Die Pflanzenbilder sind vorwiegend Holzschnitte, teilweise aquarelliert, die aus Kräuterbüchern stammen oder für solche geplant waren. Bei einigen Illustrationen handelt es sich aber um Originale, Aquarelle von wohl drei Meistern aus dem Raum Basel, die bisher nicht näher identifiziert werden konnten. In den noch vorhandenen acht Herbarbänden finden sich jedoch 77 Illustrationen von herausragender Qualität, kolorierte Federzeichnungen, die dem Strassburger Hans Weiditz (1495–1537) zugeordnet werden konnten. Da Platter viele seiner Naturalien aus Nachlässen erwarb, ist wahrscheinlich, dass er so auch zu diesen Bildern kam, die vermutlich aus dem Besitz von Conrad Gessner stammen. Weiditz zählt mit seinem Lehrer Hans Burgkmair d. Ä. (1473–1531), Hans Holbein und Albrecht Dürer zu den herausragenden Illustratoren seiner Zeit. Besonders interessant sind Weiditz’ Pflanzenbilder, weil sie als Vorlage für das Kräuterbuch von Otto Brunfels, die «Herbarum vivae eicones» von 1530 gedient haben. Brunfels’ Werk gilt als erstes Buch mit nach der Natur gemalten Pflanzendrucken.

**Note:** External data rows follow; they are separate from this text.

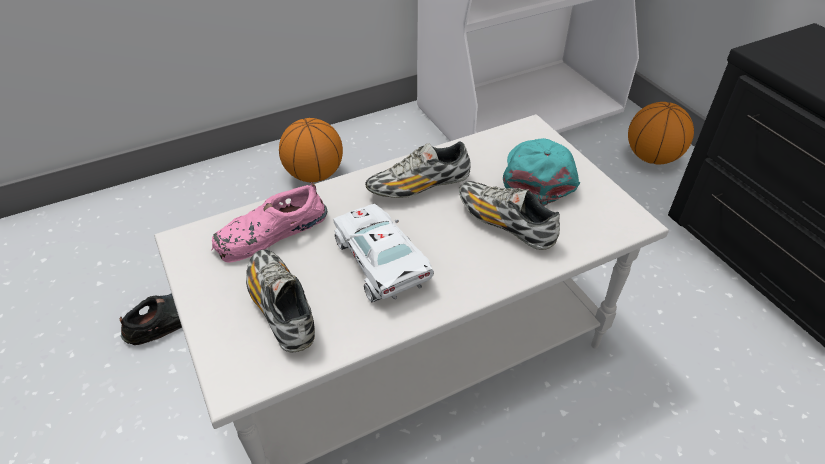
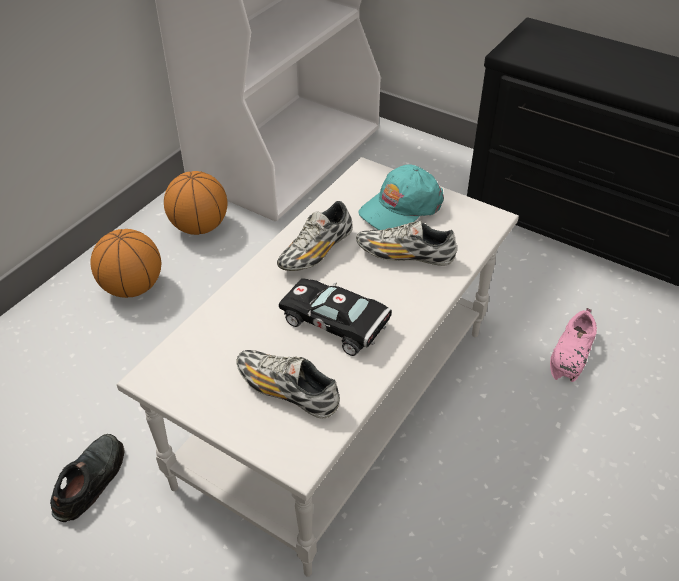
camera: 30 degrees left, 0 degrees up
(270, 233) = (224, 339): pink shoe -> pink shoe (572, 353)
(382, 264) = (338, 324): white toy car -> black toy car
(538, 175) = (401, 208): turquoise cap -> turquoise cap turned 105 degrees counterclockwise
(651, 157) = (424, 162): basketball -> basketball (199, 227)

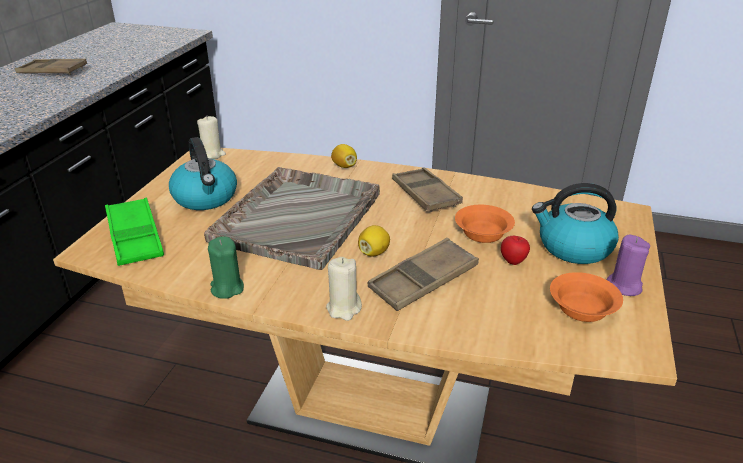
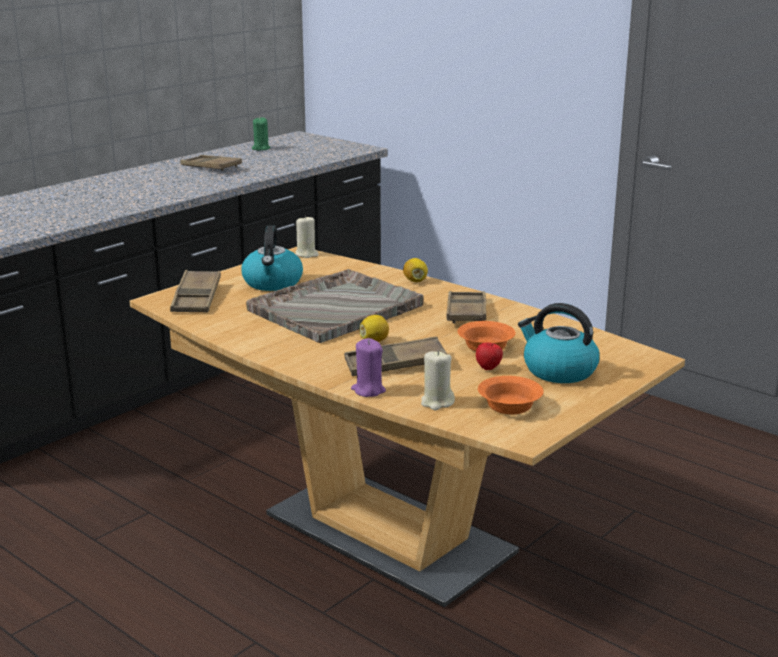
camera: 25 degrees right, 10 degrees down
(135, 237) = (196, 298): green tray -> brown tray
(227, 288) = (237, 339): green candle -> green candle (261, 148)
(344, 308) = (313, 367): beige candle -> beige candle (437, 402)
(623, 286) = (568, 402): purple candle -> purple candle (368, 390)

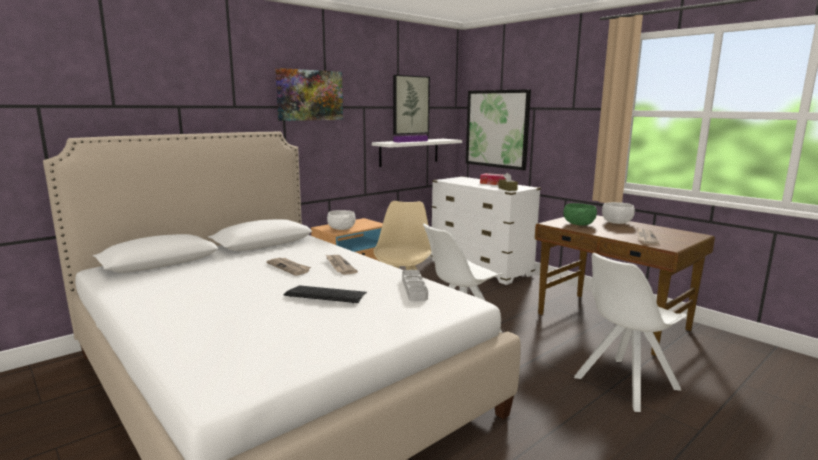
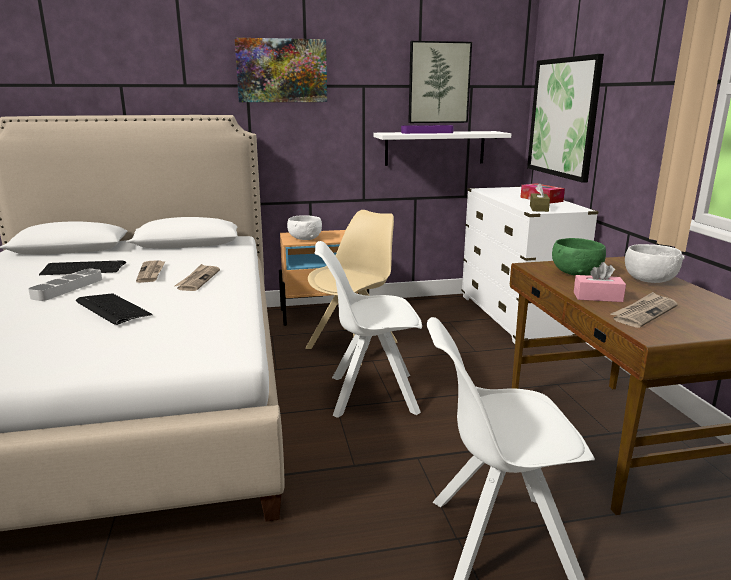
camera: 30 degrees right, 5 degrees up
(220, 274) = (83, 269): none -> keyboard
(414, 288) = (210, 321): grey tray -> grey tray (68, 288)
(613, 234) = (597, 297): none -> pink tissue box

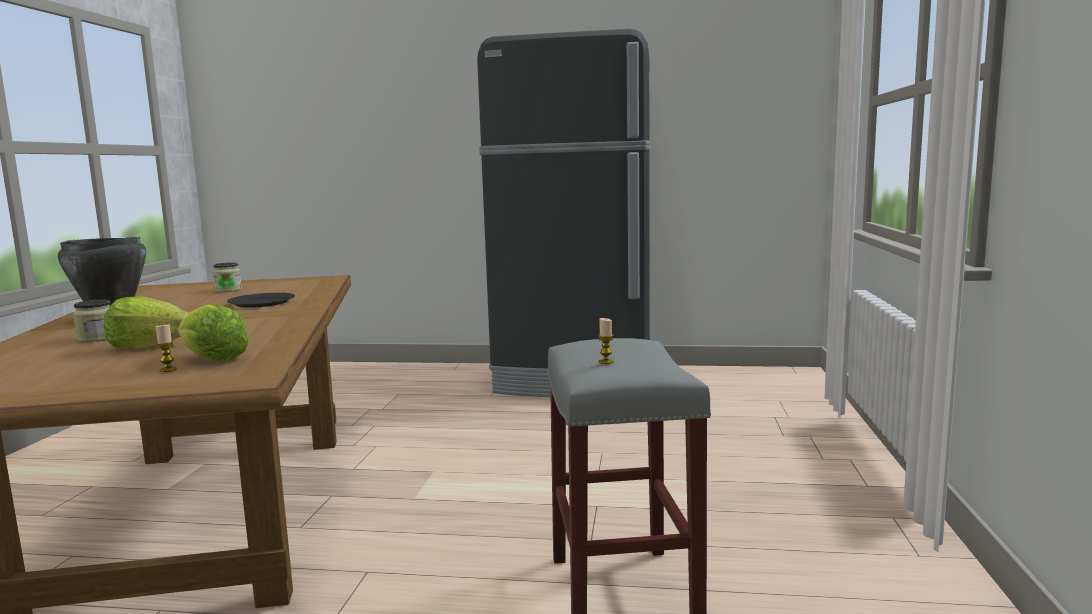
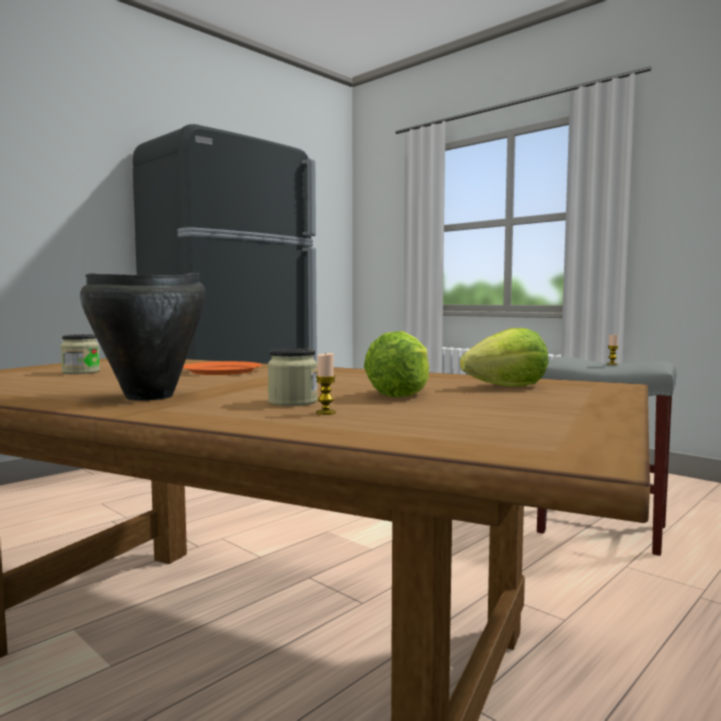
camera: 55 degrees left, 5 degrees down
(168, 370) = (538, 394): candle -> candle (325, 412)
(261, 303) = (222, 371): black plate -> orange plate

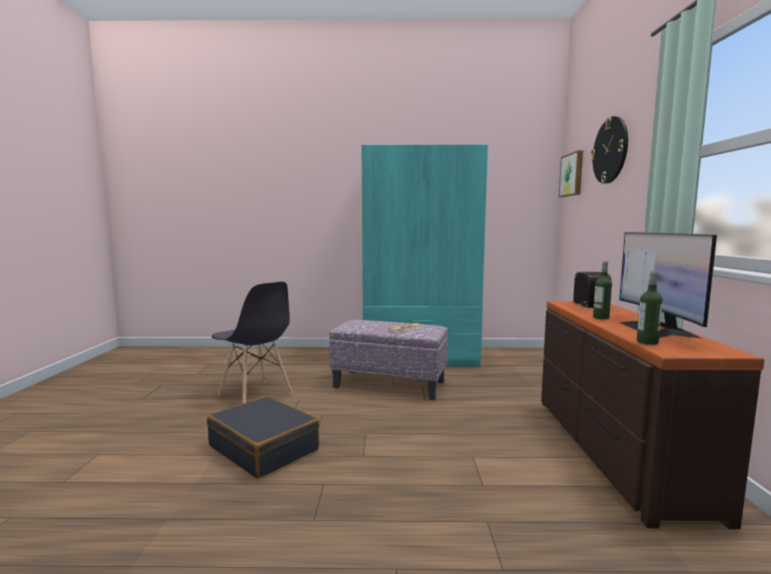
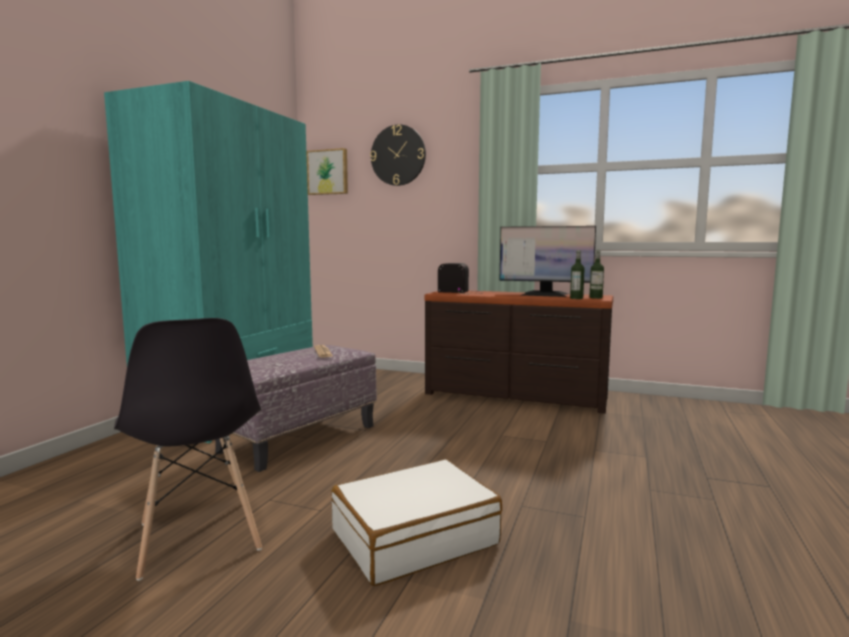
camera: 70 degrees left, 0 degrees up
(255, 395) = (198, 537): grey chair -> grey chair turned 90 degrees clockwise
(264, 448) = (414, 537): black suitcase -> white suitcase
(601, 318) = (502, 295): bottle -> bottle (596, 298)

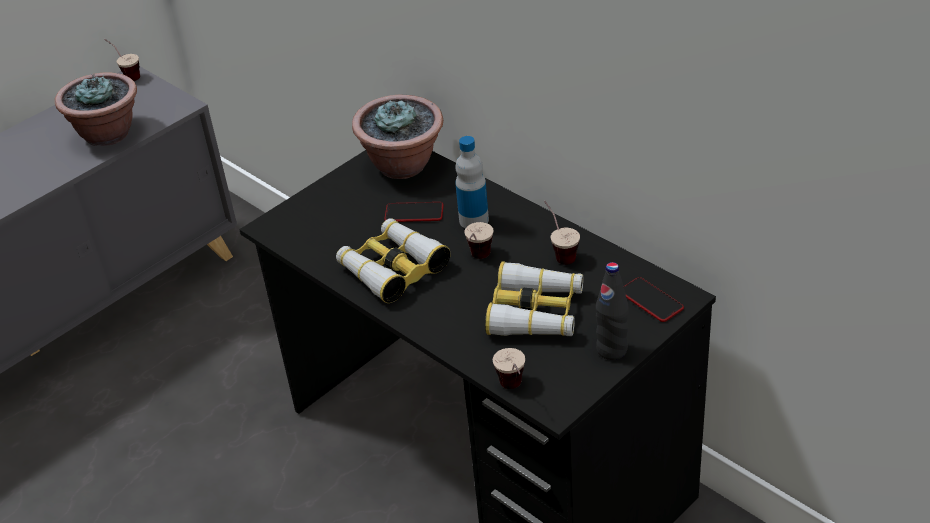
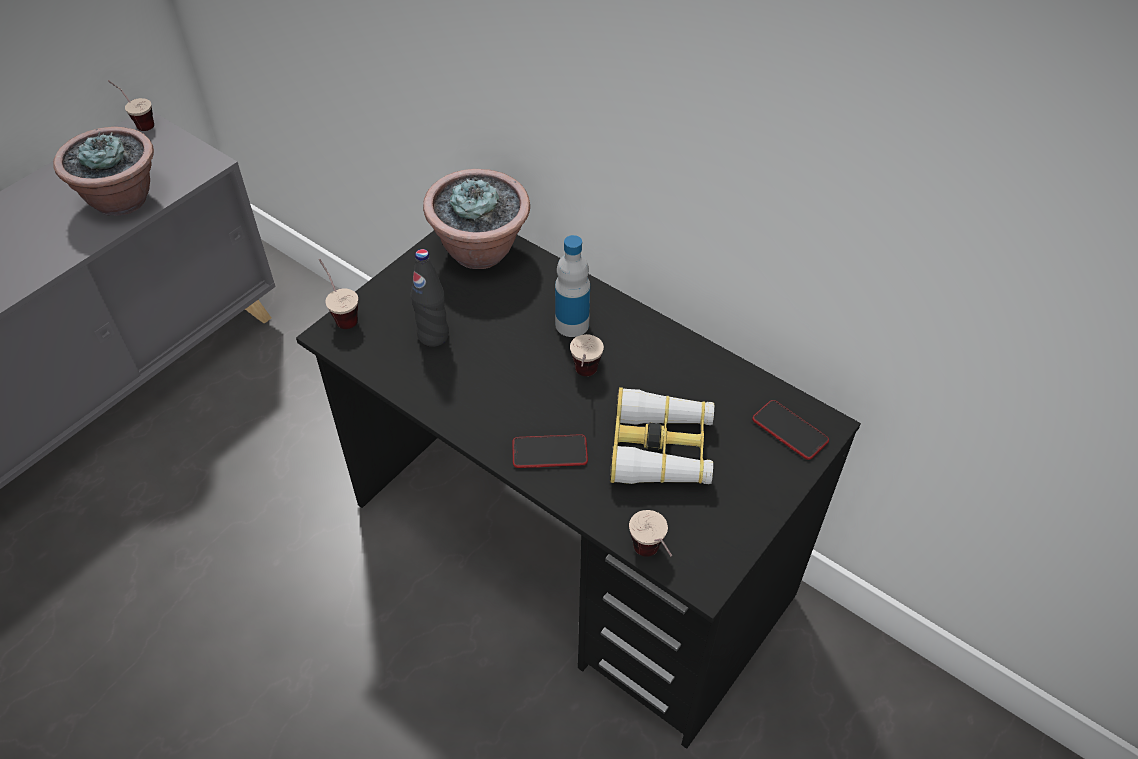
camera: 10 degrees left, 10 degrees up
(392, 268) = (486, 390): binoculars -> none
(414, 213) = (501, 315): phone -> phone (549, 452)
(559, 252) = (676, 366): cup -> cup (341, 314)
(612, 350) = (756, 498): black bottle -> black bottle (433, 336)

In Platters Herbar fällt auf, dass die Weiditz-Zeichnungen den Konturen entlang ausgeschnitten wurden und teilweise Fehlstellen aufweisen, die direkt auf der Seite ergänzt worden sind. Dieser scheinbare Kunst-Frevel erklärt sich daraus, dass Weiditz die Blätter beidseitig bemalte. Durch das Ausschneiden versuchte Platter möglichst grosse Teile der Pflanzenzeichnungen von beiden Seiten zu gewinnen, die er dann aufkleben konnte.